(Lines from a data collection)
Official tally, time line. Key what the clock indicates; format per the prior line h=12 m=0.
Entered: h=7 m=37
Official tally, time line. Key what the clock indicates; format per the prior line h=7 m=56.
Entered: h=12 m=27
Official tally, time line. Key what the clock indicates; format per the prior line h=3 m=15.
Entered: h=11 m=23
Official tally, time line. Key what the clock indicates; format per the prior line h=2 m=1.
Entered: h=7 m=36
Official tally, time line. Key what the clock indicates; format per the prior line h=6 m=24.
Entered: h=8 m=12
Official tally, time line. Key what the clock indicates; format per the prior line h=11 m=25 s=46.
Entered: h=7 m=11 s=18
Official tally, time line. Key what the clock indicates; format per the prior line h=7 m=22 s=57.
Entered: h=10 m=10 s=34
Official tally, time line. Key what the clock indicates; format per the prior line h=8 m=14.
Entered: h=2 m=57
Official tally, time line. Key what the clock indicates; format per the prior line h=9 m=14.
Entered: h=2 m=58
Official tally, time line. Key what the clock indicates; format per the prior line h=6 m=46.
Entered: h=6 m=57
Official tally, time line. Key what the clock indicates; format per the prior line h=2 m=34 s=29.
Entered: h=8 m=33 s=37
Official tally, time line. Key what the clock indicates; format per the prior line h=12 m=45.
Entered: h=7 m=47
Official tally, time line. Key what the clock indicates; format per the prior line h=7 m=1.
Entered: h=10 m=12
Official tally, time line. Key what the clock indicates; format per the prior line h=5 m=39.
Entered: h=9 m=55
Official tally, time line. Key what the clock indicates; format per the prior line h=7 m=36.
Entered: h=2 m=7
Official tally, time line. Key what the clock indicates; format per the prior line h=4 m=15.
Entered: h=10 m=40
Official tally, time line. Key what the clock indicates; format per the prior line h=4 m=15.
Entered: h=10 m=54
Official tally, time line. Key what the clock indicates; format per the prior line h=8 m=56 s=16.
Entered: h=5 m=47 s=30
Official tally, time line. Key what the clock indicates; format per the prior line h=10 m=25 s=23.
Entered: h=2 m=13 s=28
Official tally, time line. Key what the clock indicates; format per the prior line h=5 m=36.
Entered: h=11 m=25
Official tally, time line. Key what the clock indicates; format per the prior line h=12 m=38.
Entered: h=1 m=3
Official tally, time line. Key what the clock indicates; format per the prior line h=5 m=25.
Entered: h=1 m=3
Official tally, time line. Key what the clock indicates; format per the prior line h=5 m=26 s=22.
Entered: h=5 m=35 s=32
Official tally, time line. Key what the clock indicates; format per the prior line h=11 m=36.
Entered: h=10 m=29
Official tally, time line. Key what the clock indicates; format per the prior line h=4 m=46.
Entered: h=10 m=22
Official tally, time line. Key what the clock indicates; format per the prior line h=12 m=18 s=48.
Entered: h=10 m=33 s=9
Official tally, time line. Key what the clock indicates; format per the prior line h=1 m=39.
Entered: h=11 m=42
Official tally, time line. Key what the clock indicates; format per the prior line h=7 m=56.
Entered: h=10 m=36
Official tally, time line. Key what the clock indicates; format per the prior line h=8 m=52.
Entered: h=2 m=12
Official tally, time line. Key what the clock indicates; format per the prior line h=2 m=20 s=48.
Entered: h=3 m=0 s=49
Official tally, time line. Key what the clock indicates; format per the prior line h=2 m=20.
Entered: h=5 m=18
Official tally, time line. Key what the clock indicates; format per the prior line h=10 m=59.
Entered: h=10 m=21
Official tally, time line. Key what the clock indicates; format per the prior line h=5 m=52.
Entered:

**Goal of the exercise:**
Revise the lines above so that every occurrence of "Official tally" becomes "Formal count", leaving all other text unchanged.

**Output for this task:**
Formal count, time line. Key what the clock indicates; format per the prior line h=12 m=0.
Entered: h=7 m=37
Formal count, time line. Key what the clock indicates; format per the prior line h=7 m=56.
Entered: h=12 m=27
Formal count, time line. Key what the clock indicates; format per the prior line h=3 m=15.
Entered: h=11 m=23
Formal count, time line. Key what the clock indicates; format per the prior line h=2 m=1.
Entered: h=7 m=36
Formal count, time line. Key what the clock indicates; format per the prior line h=6 m=24.
Entered: h=8 m=12
Formal count, time line. Key what the clock indicates; format per the prior line h=11 m=25 s=46.
Entered: h=7 m=11 s=18
Formal count, time line. Key what the clock indicates; format per the prior line h=7 m=22 s=57.
Entered: h=10 m=10 s=34
Formal count, time line. Key what the clock indicates; format per the prior line h=8 m=14.
Entered: h=2 m=57
Formal count, time line. Key what the clock indicates; format per the prior line h=9 m=14.
Entered: h=2 m=58
Formal count, time line. Key what the clock indicates; format per the prior line h=6 m=46.
Entered: h=6 m=57
Formal count, time line. Key what the clock indicates; format per the prior line h=2 m=34 s=29.
Entered: h=8 m=33 s=37
Formal count, time line. Key what the clock indicates; format per the prior line h=12 m=45.
Entered: h=7 m=47
Formal count, time line. Key what the clock indicates; format per the prior line h=7 m=1.
Entered: h=10 m=12
Formal count, time line. Key what the clock indicates; format per the prior line h=5 m=39.
Entered: h=9 m=55
Formal count, time line. Key what the clock indicates; format per the prior line h=7 m=36.
Entered: h=2 m=7
Formal count, time line. Key what the clock indicates; format per the prior line h=4 m=15.
Entered: h=10 m=40
Formal count, time line. Key what the clock indicates; format per the prior line h=4 m=15.
Entered: h=10 m=54
Formal count, time line. Key what the clock indicates; format per the prior line h=8 m=56 s=16.
Entered: h=5 m=47 s=30
Formal count, time line. Key what the clock indicates; format per the prior line h=10 m=25 s=23.
Entered: h=2 m=13 s=28
Formal count, time line. Key what the clock indicates; format per the prior line h=5 m=36.
Entered: h=11 m=25
Formal count, time line. Key what the clock indicates; format per the prior line h=12 m=38.
Entered: h=1 m=3
Formal count, time line. Key what the clock indicates; format per the prior line h=5 m=25.
Entered: h=1 m=3
Formal count, time line. Key what the clock indicates; format per the prior line h=5 m=26 s=22.
Entered: h=5 m=35 s=32
Formal count, time line. Key what the clock indicates; format per the prior line h=11 m=36.
Entered: h=10 m=29
Formal count, time line. Key what the clock indicates; format per the prior line h=4 m=46.
Entered: h=10 m=22
Formal count, time line. Key what the clock indicates; format per the prior line h=12 m=18 s=48.
Entered: h=10 m=33 s=9
Formal count, time line. Key what the clock indicates; format per the prior line h=1 m=39.
Entered: h=11 m=42
Formal count, time line. Key what the clock indicates; format per the prior line h=7 m=56.
Entered: h=10 m=36
Formal count, time line. Key what the clock indicates; format per the prior line h=8 m=52.
Entered: h=2 m=12
Formal count, time line. Key what the clock indicates; format per the prior line h=2 m=20 s=48.
Entered: h=3 m=0 s=49
Formal count, time line. Key what the clock indicates; format per the prior line h=2 m=20.
Entered: h=5 m=18
Formal count, time line. Key what the clock indicates; format per the prior line h=10 m=59.
Entered: h=10 m=21
Formal count, time line. Key what the clock indicates; format per the prior line h=5 m=52.
Entered:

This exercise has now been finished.